Measure Your Resting Heart Rate
Before you hit the tread, make sure that you know your resting heart rate—your heart rate when you’re breathing normally and not exercising. A good rule of thumb: The lower the number, the better. According to Heart.org, the lower your resting heart rate, the better the condition of your heart and the less work it takes to maintain a steady heartbeat. Athletes have been seen to have heart rates around 40 beats per minute (BPM) while a more sedentary life can leave you pushing 100 BPM. For most people, a resting heart rate of anywhere from 60-100 beats per minute is standard.
To check your heart rate, place your index and middle finger on the side of your neck, on your wrists, inside your elbow, or at the top of your foot. Count the number of beats in 60 seconds.
Max Heart Rate
“Your max heart rate is the most beats per minute [that] your heart can beat safely,” says Aaptiv Trainer John Thornhill. Your average max heart rate is 220 minus your age. Knowing your maximum heart rate is important so that you can determine where your heart rate should be based on your exercise intensity. Once you know that, you can gauge where your heart rate should land in the four heart rate zones.
Heart Rate Zones:
There are four different heart zones, based on your maximum heart rate.
Zone 1: 60-70 percent of max heart rate
“Zone one is where your heart rate should be for warming up and walking,” Thornhill says. “If you were having a conversation, you could speak easily and fluidly.”
Zone 2: 70-80 percent of max heart rate
Zone two is still conversational, but you begin to breathe more actively. “Here is where your heart rate will be for low-intensity cardio or strength training,” Thornhill adds.
Zone 3: 80-90 percent of max heart rate
“Zone three can be defined as comfortably challenging, equivalent to tempo training while running, on the elliptical, or cycling,” Thornhill says. If you were having a conversation, you would only be able to say a few short sentences at a time.
Zone 4: 90-100 percent of max heart rate
Zone four is all out max effort. “This zone can also be defined as breathless,” says Thornhill. “You’ll barely be able to say a few words. This zone can only be sustained for, at max, a few minutes at a time.”
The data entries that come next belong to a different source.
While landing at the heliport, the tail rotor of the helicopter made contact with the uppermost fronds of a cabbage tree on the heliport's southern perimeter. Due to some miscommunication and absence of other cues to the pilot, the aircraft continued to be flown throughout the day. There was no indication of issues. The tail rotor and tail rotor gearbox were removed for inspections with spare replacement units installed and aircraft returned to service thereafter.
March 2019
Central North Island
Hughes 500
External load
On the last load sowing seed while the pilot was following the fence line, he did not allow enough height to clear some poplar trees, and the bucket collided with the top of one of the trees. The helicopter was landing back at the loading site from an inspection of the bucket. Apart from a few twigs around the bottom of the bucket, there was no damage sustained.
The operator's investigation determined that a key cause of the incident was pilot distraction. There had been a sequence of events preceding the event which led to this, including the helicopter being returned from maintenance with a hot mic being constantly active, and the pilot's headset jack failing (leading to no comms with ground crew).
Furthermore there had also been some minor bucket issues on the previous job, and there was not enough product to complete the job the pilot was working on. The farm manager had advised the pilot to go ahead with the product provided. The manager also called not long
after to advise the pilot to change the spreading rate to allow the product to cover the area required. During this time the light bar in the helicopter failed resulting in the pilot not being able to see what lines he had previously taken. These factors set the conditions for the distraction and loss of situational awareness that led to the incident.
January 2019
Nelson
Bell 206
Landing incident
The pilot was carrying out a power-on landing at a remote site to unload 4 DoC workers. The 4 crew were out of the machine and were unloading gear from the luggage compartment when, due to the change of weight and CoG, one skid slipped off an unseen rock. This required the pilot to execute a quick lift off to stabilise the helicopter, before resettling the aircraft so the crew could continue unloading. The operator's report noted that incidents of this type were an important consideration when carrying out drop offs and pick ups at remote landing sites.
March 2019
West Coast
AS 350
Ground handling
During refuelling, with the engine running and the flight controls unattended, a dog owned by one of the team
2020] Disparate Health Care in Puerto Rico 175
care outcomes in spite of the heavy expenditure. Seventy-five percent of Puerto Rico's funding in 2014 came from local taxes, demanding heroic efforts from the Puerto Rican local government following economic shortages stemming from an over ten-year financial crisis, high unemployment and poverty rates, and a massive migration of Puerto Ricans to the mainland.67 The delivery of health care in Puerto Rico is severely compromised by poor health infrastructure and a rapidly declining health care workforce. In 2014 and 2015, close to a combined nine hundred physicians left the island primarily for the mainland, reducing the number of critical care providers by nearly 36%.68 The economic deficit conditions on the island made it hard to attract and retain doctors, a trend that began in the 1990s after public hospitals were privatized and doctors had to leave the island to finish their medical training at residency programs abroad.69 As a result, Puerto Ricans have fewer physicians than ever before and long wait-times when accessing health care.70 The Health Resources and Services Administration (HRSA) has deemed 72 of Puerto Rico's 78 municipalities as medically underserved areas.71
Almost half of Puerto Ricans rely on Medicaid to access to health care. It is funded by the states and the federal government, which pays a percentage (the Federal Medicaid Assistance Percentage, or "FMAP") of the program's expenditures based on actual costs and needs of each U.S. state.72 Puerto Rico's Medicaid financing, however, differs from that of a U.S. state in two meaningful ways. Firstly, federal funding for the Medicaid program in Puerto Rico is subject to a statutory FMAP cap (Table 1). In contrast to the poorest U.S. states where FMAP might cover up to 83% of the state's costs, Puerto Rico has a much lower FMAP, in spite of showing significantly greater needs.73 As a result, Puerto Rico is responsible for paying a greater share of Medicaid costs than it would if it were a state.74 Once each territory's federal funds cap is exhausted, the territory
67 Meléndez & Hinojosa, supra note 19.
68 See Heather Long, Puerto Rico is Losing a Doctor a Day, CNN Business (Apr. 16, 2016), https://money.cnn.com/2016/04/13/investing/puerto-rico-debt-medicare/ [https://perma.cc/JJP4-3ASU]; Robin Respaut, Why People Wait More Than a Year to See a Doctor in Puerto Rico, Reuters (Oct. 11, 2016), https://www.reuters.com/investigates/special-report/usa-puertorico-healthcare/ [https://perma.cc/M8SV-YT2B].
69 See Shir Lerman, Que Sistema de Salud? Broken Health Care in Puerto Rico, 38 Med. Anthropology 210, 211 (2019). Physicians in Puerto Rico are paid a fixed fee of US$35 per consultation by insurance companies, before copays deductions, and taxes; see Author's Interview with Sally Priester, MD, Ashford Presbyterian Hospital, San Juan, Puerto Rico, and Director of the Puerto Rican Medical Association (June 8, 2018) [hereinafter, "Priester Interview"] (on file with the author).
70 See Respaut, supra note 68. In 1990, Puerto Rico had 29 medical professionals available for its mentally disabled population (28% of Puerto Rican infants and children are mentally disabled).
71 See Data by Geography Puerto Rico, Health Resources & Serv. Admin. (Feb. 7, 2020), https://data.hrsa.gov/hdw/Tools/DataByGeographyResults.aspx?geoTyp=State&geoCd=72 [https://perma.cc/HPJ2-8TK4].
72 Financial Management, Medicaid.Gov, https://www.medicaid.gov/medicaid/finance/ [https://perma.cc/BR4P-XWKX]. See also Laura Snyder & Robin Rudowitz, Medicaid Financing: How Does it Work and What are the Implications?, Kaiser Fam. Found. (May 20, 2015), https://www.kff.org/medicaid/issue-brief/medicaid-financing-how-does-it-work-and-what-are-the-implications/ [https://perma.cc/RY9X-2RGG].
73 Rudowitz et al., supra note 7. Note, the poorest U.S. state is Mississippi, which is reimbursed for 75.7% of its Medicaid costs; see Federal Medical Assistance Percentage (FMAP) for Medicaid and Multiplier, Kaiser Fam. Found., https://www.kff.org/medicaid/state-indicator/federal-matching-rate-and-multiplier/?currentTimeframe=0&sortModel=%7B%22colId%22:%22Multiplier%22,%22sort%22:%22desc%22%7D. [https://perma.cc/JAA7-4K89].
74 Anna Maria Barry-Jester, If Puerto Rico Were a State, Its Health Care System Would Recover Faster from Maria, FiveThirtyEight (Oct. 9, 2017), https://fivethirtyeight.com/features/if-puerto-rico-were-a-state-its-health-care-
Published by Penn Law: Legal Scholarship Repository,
What zone should you be in?
“Understanding your heart rate in relation to zones is very useful for exercise purposes to determine what level of physical activity your body can handle,” Thornhill says. “Beginners and people new to fitness should stick to zones one and two while they get acclimated to conditioning. People who are consistently active, or competitive athletes, will benefit from training in zones three and four.”
When it comes to resistance training, Thornhill recommends finding your strength in zone two. Cardio workouts, he says, should fall between zones two and three. One exception he lists: speed training. “If you are training for distance running and looking to improve your time, you may want to include interval training into your routine, with small cardio bursts in zone four,” Thornhill says. One caveat: “if you are pregnant, it’s best to keep your heart rate, when active, under 155 BPM,” he adds.
When measuring heart rate, it’s also important to consider outside factors. While heart rate zone standards are based on age, they can also differ based on other factors, including emotions, air temperature, and even body position. According to Heart.org, your heart rate can increase by a few beats when your emotions are at extremes (happy or sad), as temperatures heat up, and even during the first 15 to 20 seconds of standing.
Your heart rate is the key to better understanding how your body reacts to exercise. Pay attention to it to help you hit those PRs.